Children already receive vaccines for illnesses that have similar or lower levels of related mortality in children, such as hepatitis A, varicella, rubella and rotavirus.
Health officials warn that if left unvaccinated, children could be a reservoir for infection, allowing virus variants that may evade vaccines to circulate and grow.
That these vaccines will have been widely used in adults before being made available for children should reassure parents, said Emmanuel Walter, head of Pfizer’s paediatric vaccine trial at Duke University.
Some other vaccines have been developed for and only given to children, such as the chickenpox shot.

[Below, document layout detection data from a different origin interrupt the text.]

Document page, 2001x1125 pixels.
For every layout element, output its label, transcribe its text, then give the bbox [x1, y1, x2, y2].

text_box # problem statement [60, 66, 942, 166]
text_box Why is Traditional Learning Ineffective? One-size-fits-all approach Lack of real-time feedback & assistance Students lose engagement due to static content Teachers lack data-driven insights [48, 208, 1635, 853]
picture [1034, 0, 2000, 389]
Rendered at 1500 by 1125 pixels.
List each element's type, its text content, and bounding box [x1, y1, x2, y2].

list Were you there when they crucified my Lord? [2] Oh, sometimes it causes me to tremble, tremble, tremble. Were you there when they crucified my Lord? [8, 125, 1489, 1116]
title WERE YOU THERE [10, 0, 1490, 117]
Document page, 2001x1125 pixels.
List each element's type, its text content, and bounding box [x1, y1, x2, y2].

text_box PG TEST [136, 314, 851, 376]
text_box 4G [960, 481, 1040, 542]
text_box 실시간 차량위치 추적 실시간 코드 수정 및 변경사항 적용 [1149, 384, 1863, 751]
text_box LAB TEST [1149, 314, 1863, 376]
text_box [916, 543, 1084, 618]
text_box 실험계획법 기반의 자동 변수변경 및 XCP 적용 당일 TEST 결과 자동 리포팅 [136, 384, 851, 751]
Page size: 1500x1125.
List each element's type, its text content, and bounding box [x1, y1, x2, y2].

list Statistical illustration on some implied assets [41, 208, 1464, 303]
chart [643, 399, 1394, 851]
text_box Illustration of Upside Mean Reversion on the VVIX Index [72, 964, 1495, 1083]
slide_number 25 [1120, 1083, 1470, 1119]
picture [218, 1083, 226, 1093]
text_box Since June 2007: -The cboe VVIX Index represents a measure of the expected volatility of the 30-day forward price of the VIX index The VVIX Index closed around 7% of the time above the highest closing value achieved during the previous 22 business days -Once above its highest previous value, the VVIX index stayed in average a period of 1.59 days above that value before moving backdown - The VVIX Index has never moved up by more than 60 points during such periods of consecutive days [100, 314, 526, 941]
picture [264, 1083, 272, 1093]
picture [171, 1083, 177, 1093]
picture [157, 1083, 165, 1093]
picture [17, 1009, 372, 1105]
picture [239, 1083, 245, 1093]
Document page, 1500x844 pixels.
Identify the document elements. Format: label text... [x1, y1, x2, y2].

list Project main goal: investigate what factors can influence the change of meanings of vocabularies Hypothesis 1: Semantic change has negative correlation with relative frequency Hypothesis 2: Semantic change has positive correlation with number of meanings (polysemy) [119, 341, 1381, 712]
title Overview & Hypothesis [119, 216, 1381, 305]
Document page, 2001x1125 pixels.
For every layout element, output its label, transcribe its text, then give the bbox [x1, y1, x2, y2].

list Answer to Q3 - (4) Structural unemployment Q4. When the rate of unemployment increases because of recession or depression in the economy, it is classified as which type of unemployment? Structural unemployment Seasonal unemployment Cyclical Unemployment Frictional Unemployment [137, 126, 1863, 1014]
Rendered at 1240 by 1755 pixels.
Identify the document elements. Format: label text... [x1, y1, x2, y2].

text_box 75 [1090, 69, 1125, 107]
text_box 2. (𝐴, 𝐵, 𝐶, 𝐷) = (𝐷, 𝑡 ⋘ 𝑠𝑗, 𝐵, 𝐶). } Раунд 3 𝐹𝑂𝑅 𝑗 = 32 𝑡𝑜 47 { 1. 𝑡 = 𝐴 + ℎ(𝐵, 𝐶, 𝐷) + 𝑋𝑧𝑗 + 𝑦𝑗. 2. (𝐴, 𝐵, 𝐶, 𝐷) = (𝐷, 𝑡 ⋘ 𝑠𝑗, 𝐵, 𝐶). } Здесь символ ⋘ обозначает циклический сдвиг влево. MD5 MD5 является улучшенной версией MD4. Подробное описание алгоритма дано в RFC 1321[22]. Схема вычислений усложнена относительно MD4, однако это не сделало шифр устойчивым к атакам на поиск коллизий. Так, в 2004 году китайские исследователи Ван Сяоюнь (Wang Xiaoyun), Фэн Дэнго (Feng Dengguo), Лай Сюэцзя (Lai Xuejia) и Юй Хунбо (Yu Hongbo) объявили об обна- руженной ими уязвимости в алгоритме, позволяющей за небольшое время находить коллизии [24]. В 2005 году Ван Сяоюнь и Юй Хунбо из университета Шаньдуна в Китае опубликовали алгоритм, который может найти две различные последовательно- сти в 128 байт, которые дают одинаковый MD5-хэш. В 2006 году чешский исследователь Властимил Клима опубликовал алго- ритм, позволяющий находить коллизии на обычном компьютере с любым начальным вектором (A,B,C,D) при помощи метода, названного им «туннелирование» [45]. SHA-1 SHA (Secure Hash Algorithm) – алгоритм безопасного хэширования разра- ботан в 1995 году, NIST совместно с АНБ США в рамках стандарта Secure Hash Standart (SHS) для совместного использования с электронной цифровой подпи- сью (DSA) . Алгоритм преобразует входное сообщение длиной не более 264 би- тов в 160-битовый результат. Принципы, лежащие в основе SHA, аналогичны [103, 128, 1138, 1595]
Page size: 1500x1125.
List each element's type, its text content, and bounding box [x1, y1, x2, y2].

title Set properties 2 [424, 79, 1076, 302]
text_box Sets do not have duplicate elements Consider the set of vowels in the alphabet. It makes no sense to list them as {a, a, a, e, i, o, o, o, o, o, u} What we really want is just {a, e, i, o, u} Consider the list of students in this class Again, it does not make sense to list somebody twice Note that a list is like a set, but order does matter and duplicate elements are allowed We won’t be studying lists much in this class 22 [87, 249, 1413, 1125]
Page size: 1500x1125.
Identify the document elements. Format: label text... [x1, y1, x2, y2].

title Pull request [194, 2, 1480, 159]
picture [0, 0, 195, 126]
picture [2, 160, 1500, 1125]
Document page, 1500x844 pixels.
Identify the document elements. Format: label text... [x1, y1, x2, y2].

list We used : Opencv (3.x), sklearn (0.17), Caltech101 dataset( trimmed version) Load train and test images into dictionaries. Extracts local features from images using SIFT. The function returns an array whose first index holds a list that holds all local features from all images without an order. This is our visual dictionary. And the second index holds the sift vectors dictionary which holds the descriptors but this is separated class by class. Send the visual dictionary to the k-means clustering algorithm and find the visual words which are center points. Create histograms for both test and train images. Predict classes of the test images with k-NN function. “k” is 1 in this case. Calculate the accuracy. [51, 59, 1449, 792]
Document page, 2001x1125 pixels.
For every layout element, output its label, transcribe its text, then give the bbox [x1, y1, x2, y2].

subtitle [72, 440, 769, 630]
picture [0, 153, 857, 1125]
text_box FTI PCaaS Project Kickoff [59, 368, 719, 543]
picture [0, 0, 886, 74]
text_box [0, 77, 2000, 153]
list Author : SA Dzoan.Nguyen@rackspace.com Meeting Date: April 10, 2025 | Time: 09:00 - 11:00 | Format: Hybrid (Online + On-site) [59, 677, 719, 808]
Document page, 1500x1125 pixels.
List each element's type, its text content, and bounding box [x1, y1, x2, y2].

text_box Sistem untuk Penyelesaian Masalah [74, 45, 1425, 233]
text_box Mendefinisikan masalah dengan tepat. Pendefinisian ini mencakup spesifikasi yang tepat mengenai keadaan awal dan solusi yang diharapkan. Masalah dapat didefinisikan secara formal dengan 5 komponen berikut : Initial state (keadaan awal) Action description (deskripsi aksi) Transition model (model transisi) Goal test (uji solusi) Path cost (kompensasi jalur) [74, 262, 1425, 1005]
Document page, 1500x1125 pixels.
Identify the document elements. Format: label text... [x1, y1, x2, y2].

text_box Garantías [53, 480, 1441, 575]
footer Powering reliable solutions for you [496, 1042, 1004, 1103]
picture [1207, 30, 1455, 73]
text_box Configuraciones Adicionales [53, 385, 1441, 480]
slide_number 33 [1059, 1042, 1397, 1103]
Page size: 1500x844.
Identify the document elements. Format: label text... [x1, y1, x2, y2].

More than 63-million Americans have received the Pfizer vaccine and about 55-million the Moderna shot.
The trials for young children are more involved than for adolescents because they begin by testing very small doses and gradually increase the dosage while monitoring for side effects.
“What we’re trying to find is that Goldilocks moment when we have just enough vaccine to generate a really good immune response, but we don’t have so much that we’re causing a lot of fever and arm pain and distress in the baby or in the younger child,” said Buddy Creech, a Vanderbilt University professor working on Moderna’s paediatric trial.
Some scientists said waiting for standard approval instead of seeking an EUA would add months to the timetable but allow for gathering more safety data that could help boost public confidence.
The FDA declined to comment.
Dr Cody Meissner, head of paediatric infectious disease at Tufts University's medical school, said it comes down to one question: “Does the low burden of disease in children justify a more protracted evaluation of safety?”